Problem statement —
Verbatim copy, pictures excluded: every line from the one with "Table 4. Mechanical" through the final line of the data below, and no other line.

Dataset content —
● ● ● ● ● ● ●

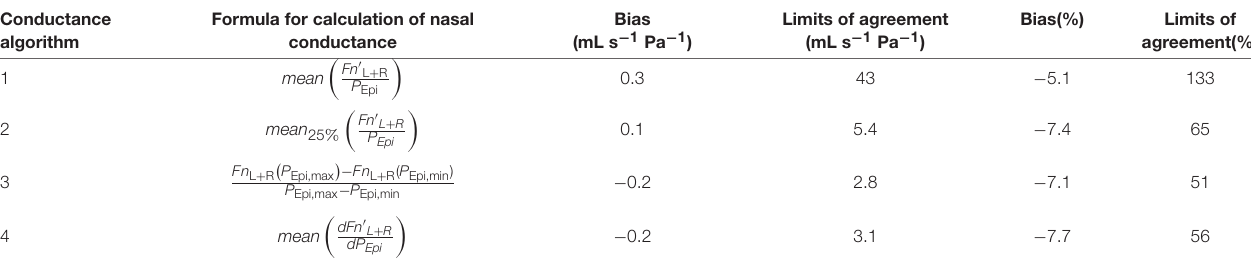
TABLE 1 | Accuracy of nasal pressure-derived conductance obtained by various algorithms according to Bland-Altman a . Conductance Formula for calculation of nasal algorithm conductance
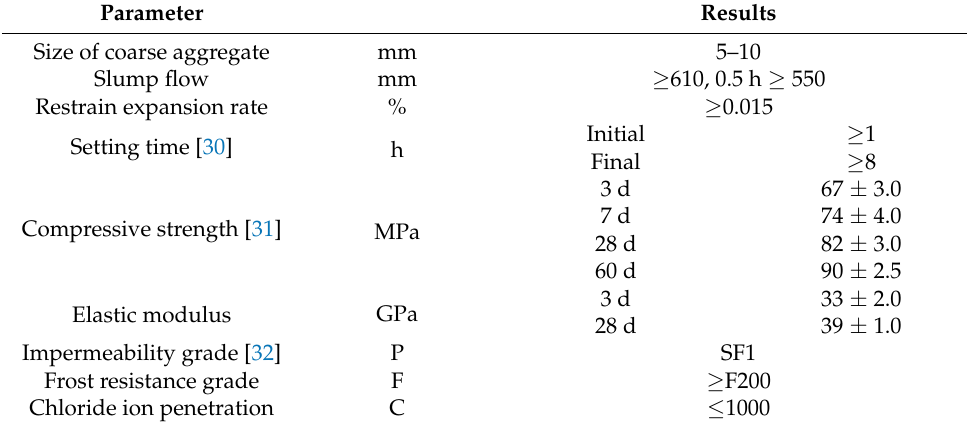
Table 4. Mechanical properties of the ESS-HPC.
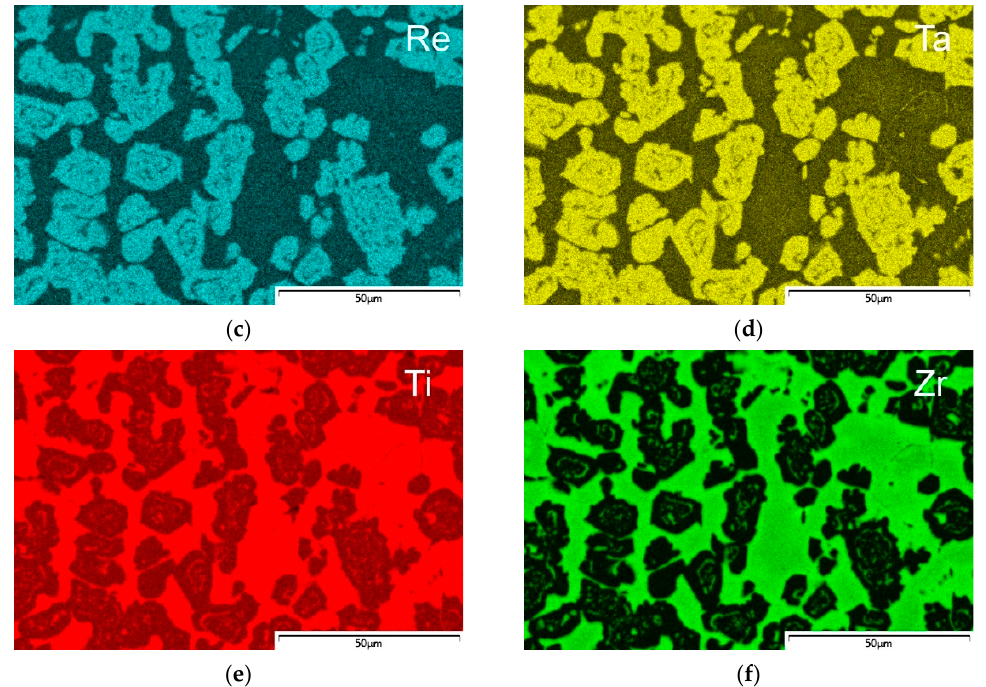
Figure 10. ( a ) Low magnification and ( b ) higher magnification SEM images of the two-phase microstructure of the HIP’d Re0.3TaTiZr alloy. ( c – f ) Element composition maps of ( c ) Re, ( d ) Ta, ( e ) Ti, and ( f ) Zr taken from the area shown in figure ( b ). Table 7. Chemical composition (in at.%) and volume fraction (V f ) of the matrix phase and second- phase particles in the HIP’d and deformed Re 0.3 TaTiZr alloy samples.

● ● ● ● ● ● ●

Response area —
Table 4. Mechanical properties of the ESS-HPC.
Figure 10. ( a ) Low magnification and ( b ) higher magnification SEM images of the two-phase microstructure of the HIP’d Re0.3TaTiZr alloy. ( c – f ) Element composition maps of ( c ) Re, ( d ) Ta, ( e ) Ti, and ( f ) Zr taken from the area shown in figure ( b ). Table 7. Chemical composition (in at.%) and volume fraction (V f ) of the matrix phase and second- phase particles in the HIP’d and deformed Re 0.3 TaTiZr alloy samples.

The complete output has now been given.